All dies wäre nicht weiter tragisch gewesen, hätten die Coens das Monument, das sie einem recht uninteressanten Verlierer hier gesetzt haben, unterhaltsamer gestaltet. Doch der Plot bleibt einfach zu simpel gestrickt und -auch wenn die Coen-Fans dies ganz anders sehen mögen- Hintergründiges gibt es recht wenig. Zudem ist "A Serious Man" auch nicht so amüsant, wie man ihn sich hätte erhoffen können, so sind die Gags zu einseitig darauf beschränkt, dass Larry immer wieder in Situationen kommt, in denen er eigentlich ausrasten, sich wehren sollte, dies aber unterdrückt, während die Dialoge mehr sinnfrei und unnötig sind, als dass sie den Film vorantreiben oder eine amüsante Wirkung entfalten. Mit dem zähen Erzählstil ergibt sich so ein Film, dem man zumindest keine stereotypen Muster zum Vorwurf machen kann, der punktuell immer mal wieder ganz gut unterhält, aber nie so recht zu zünden vermag.

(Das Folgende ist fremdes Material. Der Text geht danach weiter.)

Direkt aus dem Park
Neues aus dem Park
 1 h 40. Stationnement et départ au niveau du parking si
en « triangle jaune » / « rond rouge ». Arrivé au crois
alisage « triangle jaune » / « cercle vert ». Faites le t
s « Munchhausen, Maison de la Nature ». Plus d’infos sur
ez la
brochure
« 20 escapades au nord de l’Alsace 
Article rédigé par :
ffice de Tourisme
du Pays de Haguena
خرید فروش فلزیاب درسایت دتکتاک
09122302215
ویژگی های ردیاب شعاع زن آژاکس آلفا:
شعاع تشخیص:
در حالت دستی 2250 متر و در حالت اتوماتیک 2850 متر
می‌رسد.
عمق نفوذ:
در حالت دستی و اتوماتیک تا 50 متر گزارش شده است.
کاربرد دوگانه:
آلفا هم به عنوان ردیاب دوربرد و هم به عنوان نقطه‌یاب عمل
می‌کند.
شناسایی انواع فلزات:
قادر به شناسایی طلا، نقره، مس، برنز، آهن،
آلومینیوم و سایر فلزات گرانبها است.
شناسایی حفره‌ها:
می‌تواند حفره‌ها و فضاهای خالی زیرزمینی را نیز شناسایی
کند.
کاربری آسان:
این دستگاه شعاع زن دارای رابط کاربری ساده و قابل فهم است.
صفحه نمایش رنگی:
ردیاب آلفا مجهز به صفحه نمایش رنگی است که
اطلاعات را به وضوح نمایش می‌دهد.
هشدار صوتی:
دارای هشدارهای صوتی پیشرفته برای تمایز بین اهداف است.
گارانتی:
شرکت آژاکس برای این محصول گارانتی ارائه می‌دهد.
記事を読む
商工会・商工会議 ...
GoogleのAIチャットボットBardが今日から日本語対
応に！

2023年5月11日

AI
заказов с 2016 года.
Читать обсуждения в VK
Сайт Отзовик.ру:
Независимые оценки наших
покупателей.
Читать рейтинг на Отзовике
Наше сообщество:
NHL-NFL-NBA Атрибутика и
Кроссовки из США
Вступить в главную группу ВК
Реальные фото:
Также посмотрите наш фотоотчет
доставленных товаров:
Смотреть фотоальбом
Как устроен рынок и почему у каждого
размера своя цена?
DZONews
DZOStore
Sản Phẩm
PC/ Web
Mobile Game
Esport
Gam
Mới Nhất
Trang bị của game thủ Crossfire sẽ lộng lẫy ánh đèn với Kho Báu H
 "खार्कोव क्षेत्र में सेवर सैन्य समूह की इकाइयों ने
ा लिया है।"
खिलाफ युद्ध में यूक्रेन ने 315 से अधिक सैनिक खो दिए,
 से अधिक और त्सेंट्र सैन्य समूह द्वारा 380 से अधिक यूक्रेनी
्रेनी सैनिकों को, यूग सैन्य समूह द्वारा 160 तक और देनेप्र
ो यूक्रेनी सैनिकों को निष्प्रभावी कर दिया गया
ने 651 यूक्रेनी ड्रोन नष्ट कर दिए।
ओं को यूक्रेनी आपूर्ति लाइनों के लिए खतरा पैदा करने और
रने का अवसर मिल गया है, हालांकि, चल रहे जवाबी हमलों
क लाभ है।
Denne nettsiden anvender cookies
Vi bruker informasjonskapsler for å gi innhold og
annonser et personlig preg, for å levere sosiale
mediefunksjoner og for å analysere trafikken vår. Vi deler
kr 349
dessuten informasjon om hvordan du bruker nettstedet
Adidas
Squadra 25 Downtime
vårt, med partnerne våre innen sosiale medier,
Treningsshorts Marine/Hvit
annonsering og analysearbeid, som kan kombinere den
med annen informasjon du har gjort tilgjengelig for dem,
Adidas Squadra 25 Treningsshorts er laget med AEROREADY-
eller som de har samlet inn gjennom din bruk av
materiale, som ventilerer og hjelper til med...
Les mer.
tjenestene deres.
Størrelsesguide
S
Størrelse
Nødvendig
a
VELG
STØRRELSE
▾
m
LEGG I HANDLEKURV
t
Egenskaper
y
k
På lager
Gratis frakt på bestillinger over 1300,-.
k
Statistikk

Dabei greifen die Coens weitestgehend auf unbekannte Darsteller und unverbrauchte Gesichter zurück, die es ihnen durchaus mit ordentlichen Leistungen danken. So ist die Hauptrolle mit Michael Stuhlbarg ganz gut besetzt, da dieser durchaus wie ein durchschnittlicher Typ wirkt, den man auf der Straße nicht weiter beachten würde und sich darüber hinaus darstellerisch keine Fehler erlaubt. Ähnlich verhält es sich mit dem restlichen Cast, der ebenfalls gut aufspielt und an der distanzierten Machart der Coens vollkommen unschuldig ist.
Fazit:
Mit "A Serious Man" wollten die Coens wohl dem durchschnittlichen Verlierer ein Denkmal bzw. satirisches Mahnmal setzen, gestalten ihr Werk jedoch derart distanziert, dass eine Identifikation mit ihrem Protagonisten ausgeschlossen ist. So verliert sich der zähe, nur punktuell mal amüsante Film in unsinnigen Dialogen und einigen Längen, zumal zu wenig Denkansätze und Interpretationsspielräume vorhanden sind.